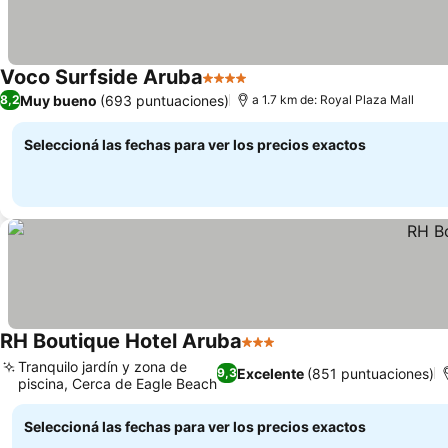
Voco Surfside Aruba
4 Estrellas
Ver precios
Muy bueno
(693 puntuaciones)
8,2
a 1.7 km de: Royal Plaza Mall
Seleccioná las fechas para ver los precios exactos
RH Boutique Hotel Aruba
3 Estrellas
Ver precios
Tranquilo jardín y zona de
Excelente
(851 puntuaciones)
9,3
piscina, Cerca de Eagle Beach
Ver precios
Seleccioná las fechas para ver los precios exactos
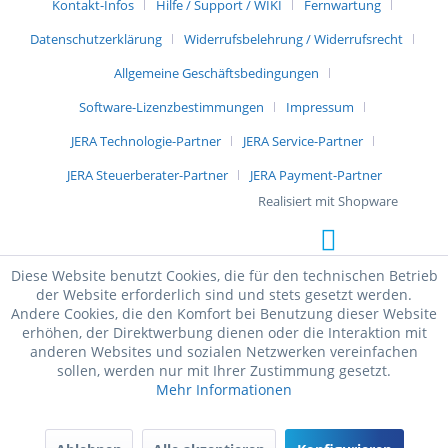
Kontakt-Infos
Hilfe / Support / WIKI
Fernwartung
Datenschutzerklärung
Widerrufsbelehrung / Widerrufsrecht
Allgemeine Geschäftsbedingungen
Software-Lizenzbestimmungen
Impressum
JERA Technologie-Partner
JERA Service-Partner
JERA Steuerberater-Partner
JERA Payment-Partner
Realisiert mit Shopware
Diese Website benutzt Cookies, die für den technischen Betrieb
der Website erforderlich sind und stets gesetzt werden.
Andere Cookies, die den Komfort bei Benutzung dieser Website
erhöhen, der Direktwerbung dienen oder die Interaktion mit
anderen Websites und sozialen Netzwerken vereinfachen
sollen, werden nur mit Ihrer Zustimmung gesetzt.
Mehr Informationen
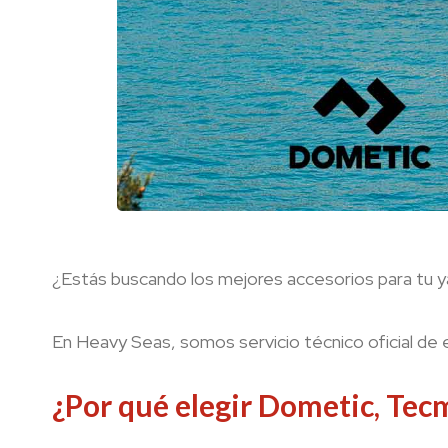
¿Estás buscando los mejores accesorios para tu 
En Heavy Seas, somos servicio técnico oficial de es
¿Por qué elegir Dometic, Tec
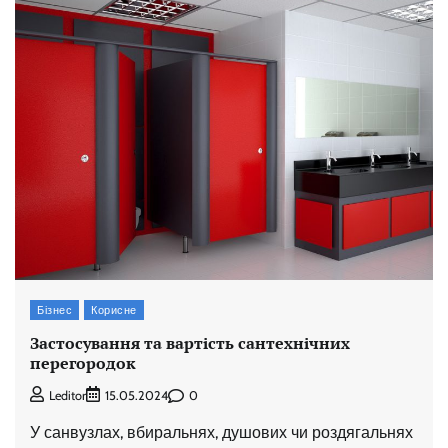
Бізнес
Корисне
Застосування та вартість сантехнічних
перегородок
0
Leditor
15.05.2024
У санвузлах, вбиральнях, душових чи роздягальнях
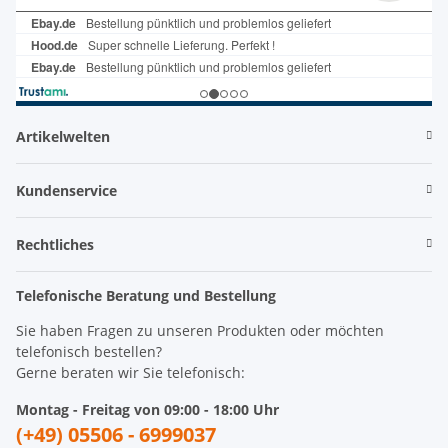
Artikelwelten
Kundenservice
Rechtliches
Telefonische Beratung und Bestellung
Sie haben Fragen zu unseren Produkten oder möchten
telefonisch bestellen?
Gerne beraten wir Sie telefonisch:
Montag - Freitag von 09:00 - 18:00 Uhr
(+49) 05506 - 6999037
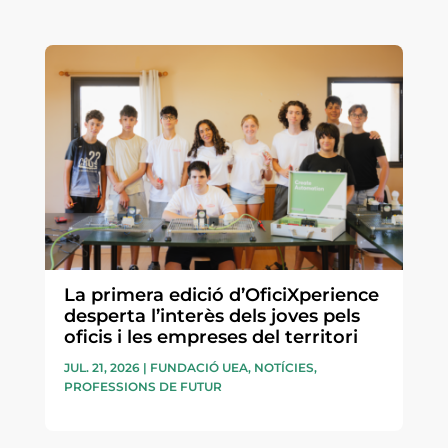
La primera edició d’OficiXperience
desperta l’interès dels joves pels
oficis i les empreses del territori
JUL. 21, 2026
|
FUNDACIÓ UEA
,
NOTÍCIES
,
PROFESSIONS DE FUTUR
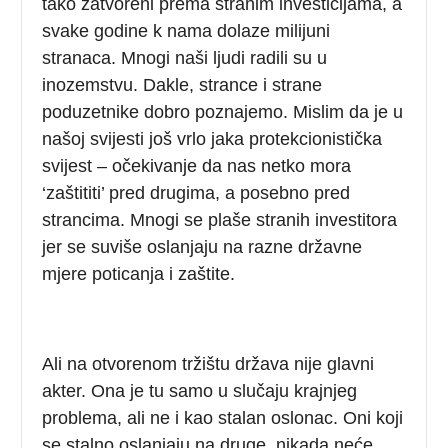
tako zatvoreni prema stranim investicijama, a
svake godine k nama dolaze milijuni
stranaca. Mnogi naši ljudi radili su u
inozemstvu. Dakle, strance i strane
poduzetnike dobro poznajemo. Mislim da je u
našoj svijesti još vrlo jaka protekcionistička
svijest – očekivanje da nas netko mora
‘zaštititi’ pred drugima, a posebno pred
strancima. Mnogi se plaše stranih investitora
jer se suviše oslanjaju na razne državne
mjere poticanja i zaštite.
Ali na otvorenom tržištu država nije glavni
akter. Ona je tu samo u slučaju krajnjeg
problema, ali ne i kao stalan oslonac. Oni koji
se stalno oslanjaju na druge, nikada neće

• [JOB] Check every line of the data for the string "Aruba". Give the number of lines that have it, and only that.

• [SOLUTION FOR THIS EXERCISE] 2